Skilled-trades Push Exposes Fractured Training Pipeline
Shortage of skilled-trades workers has exposed how few training facilities there are in Michigan
The Operating Engineers Local 324 trains heavy equipment and crane operators on a sprawling 550-acre plot of land in the exurbs that the union started building a half-century ago on the north side of M-59. On any given weekday, dozens of excavators and bulldozers roll across the forested training ground, as apprentices and journeymen practice operating increasingly high-tech machinery.
The union’s business of training apprentices is booming with 400 active apprentices. “We’ll be at 500 before we know it,” said John Hartwell, apprenticeship coordinator for the Operating Engineers.
The space you need to do what we’re doing and the amount of noise we’re making, we need to be tucked away in Howell,” said Dan McKernan, spokesman for the Operating Engineers Local 324. “It’s not just something you drop in a city block.”
The shortage of skilled-trades workers has exposed how few training facilities there are in Michigan after decades of high schools closing down career and technical education programs.
“I think we’re continuing to pay ramifications for that,” said Jim Sawyer, president of Macomb Community College, which offers skilled-trades programs in building construction and welding.
The state also lacks any kind of centralized, easy-to-navigate system for actually breaking into the trades, much less finding work-as-you-learn apprenticeships offered by unions like the Operating Engineers, said Roger Curtis, who recently left Gov. Rick Snyder’s administration after two years as the state’s talent and economic development director.
“Getting into the apprenticeship programs in the state varies wildly in the unions, from super easy to really incredibly hard to navigate,” said Curtis, who recently joined Consumers Energy Co. as the utility’s vice president of public affairs. “It’s incredibly hard to navigate those waters right now.”
Curtis said he and a state Department of Education official produced a list of five websites for the high school counselors to mine for information to guide their students’ career choices.
“It just struck me: How can you ask a counselor who already averages 729 students per counselor and has no time … and now we’re going to tell them to go to five different websites to get the information?” Curtis said. “I think there is a need to streamline this.”
Union contractors and labor unions operate a little-known organization called Management and Unions Serving Together, or MUST, and a website that is supposed to serve as a recruiting tool.
Anyone outside of our group would have no idea what that acronym stands for,” said Tom Ward, apprenticeship coordinator for Detroit Metropolitan Masonry Local 2’s training center in Warren for bricklayers and masons. “You (tell a potential recruit), ‘Go to the MUST website to learn about the building trades,’ and they’re going to look at you and say, ‘What does that mean?'”
A simple Google search for “skilled trades near me” — like an 18-year-old high school senior might try — brings up a disparate menu of choices.

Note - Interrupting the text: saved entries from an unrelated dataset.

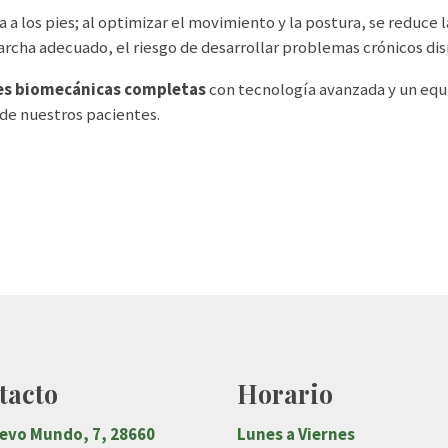
 a los pies; al optimizar el movimiento y la postura, se reduce l
marcha adecuado, el riesgo de desarrollar problemas crónicos 
es biomecánicas completas
con tecnología avanzada y un equ
de nuestros pacientes.
tacto
Horario
uevo Mundo, 7, 28660
Lunes a Viernes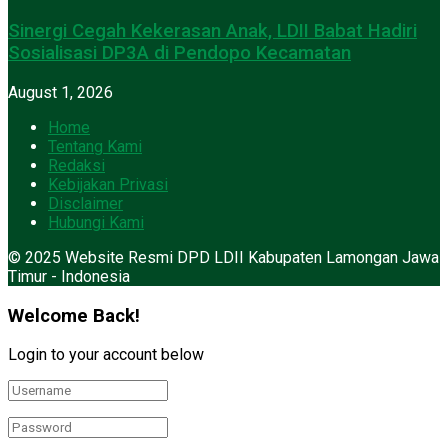
Sinergi Cegah Kekerasan Anak, LDII Babat Hadiri
Sosialisasi DP3A di Pendopo Kecamatan
August 1, 2026
Home
Tentang Kami
Redaksi
Kebijakan Privasi
Disclaimer
Hubungi Kami
© 2025 Website Resmi DPD LDII Kabupaten Lamongan Jawa
Timur - Indonesia
Welcome Back!
Login to your account below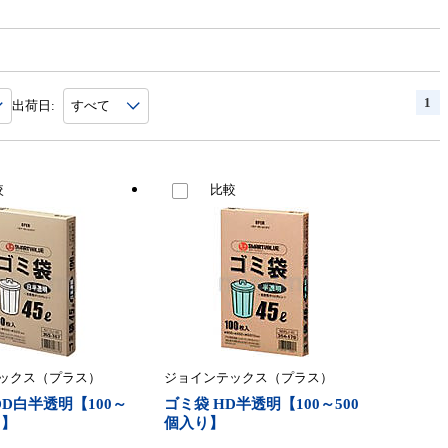
1
出荷日:
較
比較
ックス（プラス）
ジョインテックス（プラス）
DD白半透明【100～
ゴミ袋 HD半透明【100～500
り】
個入り】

“It’s very confusing,” said Todd Sachse, founder and CEO of Sachse Construction in Detroit.
Sachse thinks the solution to fixing the fractured system is to consolidate skilled trades programs under the roofs of the state’s 28 community colleges, using a well-established educational infrastructure to help recruit and feed the talent pipeline.

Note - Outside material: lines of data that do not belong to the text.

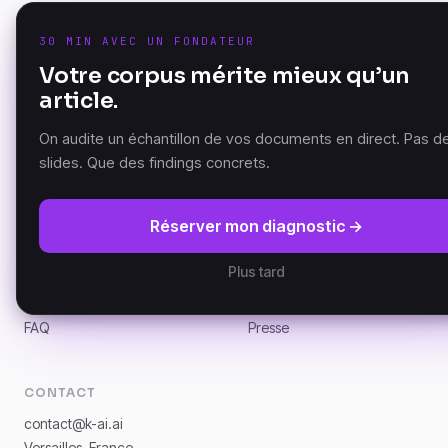
30 MIN AVEC UN FONDATEUR
PRODUIT
Votre corpus mérite mieux qu’un
K-AI Audit
article.
La Document Knowledge
K-AI Platform
Platform — fondée à
MCP K-AI
Versailles, France.
On audite un échantillon de vos documents en direct. Pas d
slides. Que des findings concrets.
RESSOURCES
SOCIÉTÉ
Réserver mon diagnostic →
Manifeste DKP
À propos
Documentation (GitBook)
Partenaires
Plus tard
Architecture
Clients
Actualités
Carrières
FAQ
Presse
CONTACT
contact@k-ai.ai
Versailles, France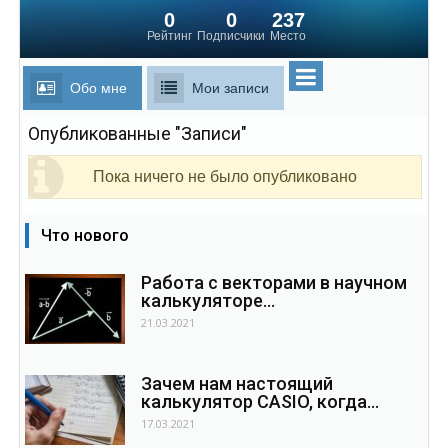
0
0
237
Рейтинг
Подписчики
Место
Обо мне
Мои записи
Опубликованные "Записи"
Пока ничего не было опубликовано
Что нового
Работа с векторами в научном
калькуляторе...
21.03.2021
Зачем нам настоящий
калькулятор CASIO, когда...
17.03.2021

“If we can concentrate those various skilled trades (at community colleges) … it raises the level of, I’ll call it, social status of those professions,” Sachse said in an interview for the Crain’s “Detroit Rising” podcast.
Most community colleges in Michigan already offer a mixture of skilled-trades training programs. But it’s hit-and-miss.
Oakland Community College, for example, offers a construction management certificate and associate degree, but has no carpentry program.
Community colleges could provide “a much more organized and controlled environment” for skilled-trades training and teach prerequisite courses in math that most of the construction professions demand, Sachse said.
“I think it’s better for the unions and the trade schools because No. 1, it’s concentrated,” Sachse said. “… These unions should be able to partner with (the colleges) and, in some ways, help fund that training.”
One of the reasons there is a fractured training pipeline is labor unions have built apprenticeship programs over decades in partnership with certain businesses, while community colleges and private, for-profit trade schools have carved out niches for themselves in select markets.
And union apprenticeships are limited by design, as both unions and employers tend to be conservative in how many people they train.
“We take in what the market can handle and what we can train,” said David Poletis, statewide training director for the Michigan Regional Council of Carpenters, which has seven training centers across the state, including two in Ferndale and Warren.
Apprenticeship programs restrict hiring in deference to journeymen and to ensure they’re not overstaffed.
We don’t bring anyone in unless there’s jobs waiting for them,” said Ward, whose union runs a four-year brick and masonry restoration program with a starting wage that jumped from $14.11 to $20.67 per hour in June because of a shortage of new recruits for the physically demanding trade.
Union apprenticeships and community colleges as well as private trades schools have different missions and guarantees for apprentices.
Unions tout their superiority in linking their training to earn-while-you-learn jobs.
“The community colleges can provide us (apprentices) with better off-the-street training,” Poletis said. “But they can’t provide our on-the-job training.”